▸ **WORK ITEM**
From the entries that follow, copy each line in which "CARREGADOR" appears.

⟨

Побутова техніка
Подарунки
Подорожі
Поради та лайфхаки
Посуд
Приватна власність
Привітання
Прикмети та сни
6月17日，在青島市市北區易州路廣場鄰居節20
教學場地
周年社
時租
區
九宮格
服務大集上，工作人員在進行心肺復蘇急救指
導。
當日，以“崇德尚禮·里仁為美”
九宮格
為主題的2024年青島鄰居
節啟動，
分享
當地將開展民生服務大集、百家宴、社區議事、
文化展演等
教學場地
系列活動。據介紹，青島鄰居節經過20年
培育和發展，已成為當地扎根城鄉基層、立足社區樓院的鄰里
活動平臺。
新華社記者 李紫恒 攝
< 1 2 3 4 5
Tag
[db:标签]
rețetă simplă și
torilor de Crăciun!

⟩
⟨

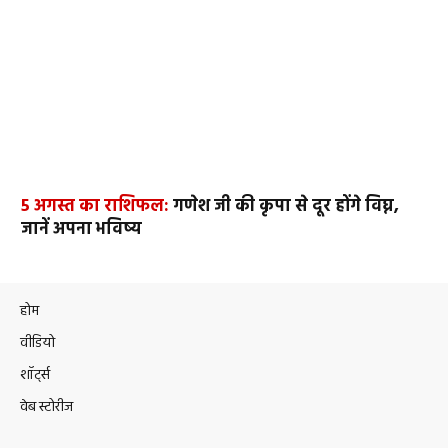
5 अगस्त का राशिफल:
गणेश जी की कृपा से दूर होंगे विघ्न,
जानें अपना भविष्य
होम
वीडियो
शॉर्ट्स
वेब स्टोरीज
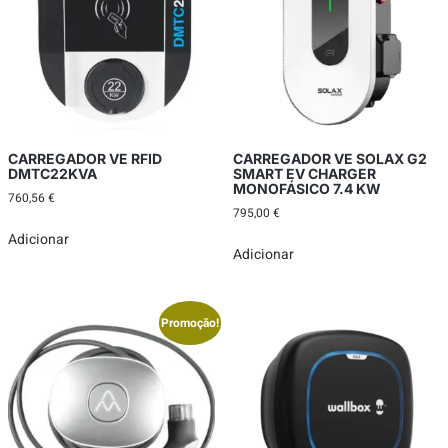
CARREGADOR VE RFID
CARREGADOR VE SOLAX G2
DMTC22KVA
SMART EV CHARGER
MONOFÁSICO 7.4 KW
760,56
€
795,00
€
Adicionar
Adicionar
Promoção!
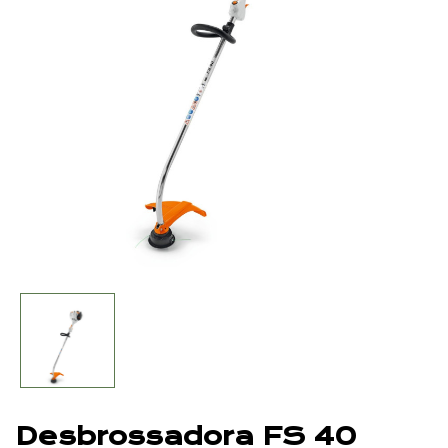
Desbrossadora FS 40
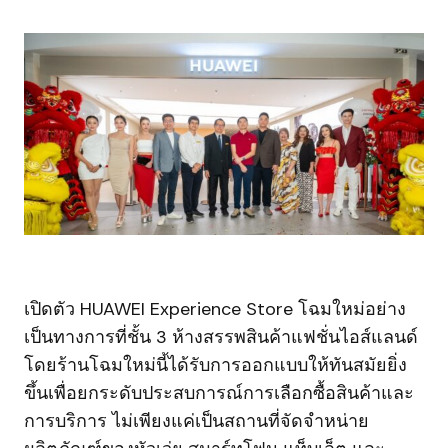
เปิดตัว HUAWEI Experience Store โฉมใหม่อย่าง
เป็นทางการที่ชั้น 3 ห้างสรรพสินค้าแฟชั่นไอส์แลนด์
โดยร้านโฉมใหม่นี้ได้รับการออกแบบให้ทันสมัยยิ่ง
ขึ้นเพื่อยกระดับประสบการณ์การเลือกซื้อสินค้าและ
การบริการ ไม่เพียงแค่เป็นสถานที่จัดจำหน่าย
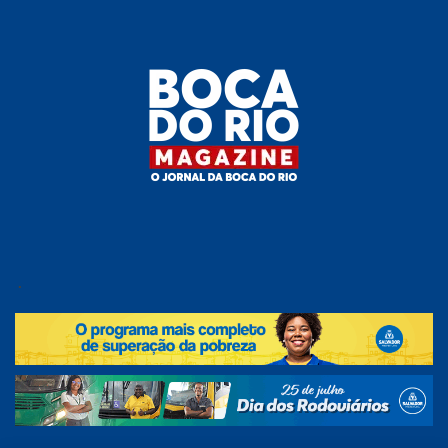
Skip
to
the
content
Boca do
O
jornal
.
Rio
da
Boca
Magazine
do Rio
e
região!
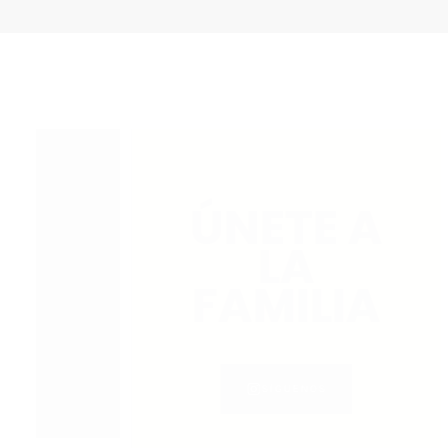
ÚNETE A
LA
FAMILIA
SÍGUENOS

⟩

▸ **RESPONSE TO THIS TASK**
CARREGADOR VE RFID
CARREGADOR VE SOLAX G2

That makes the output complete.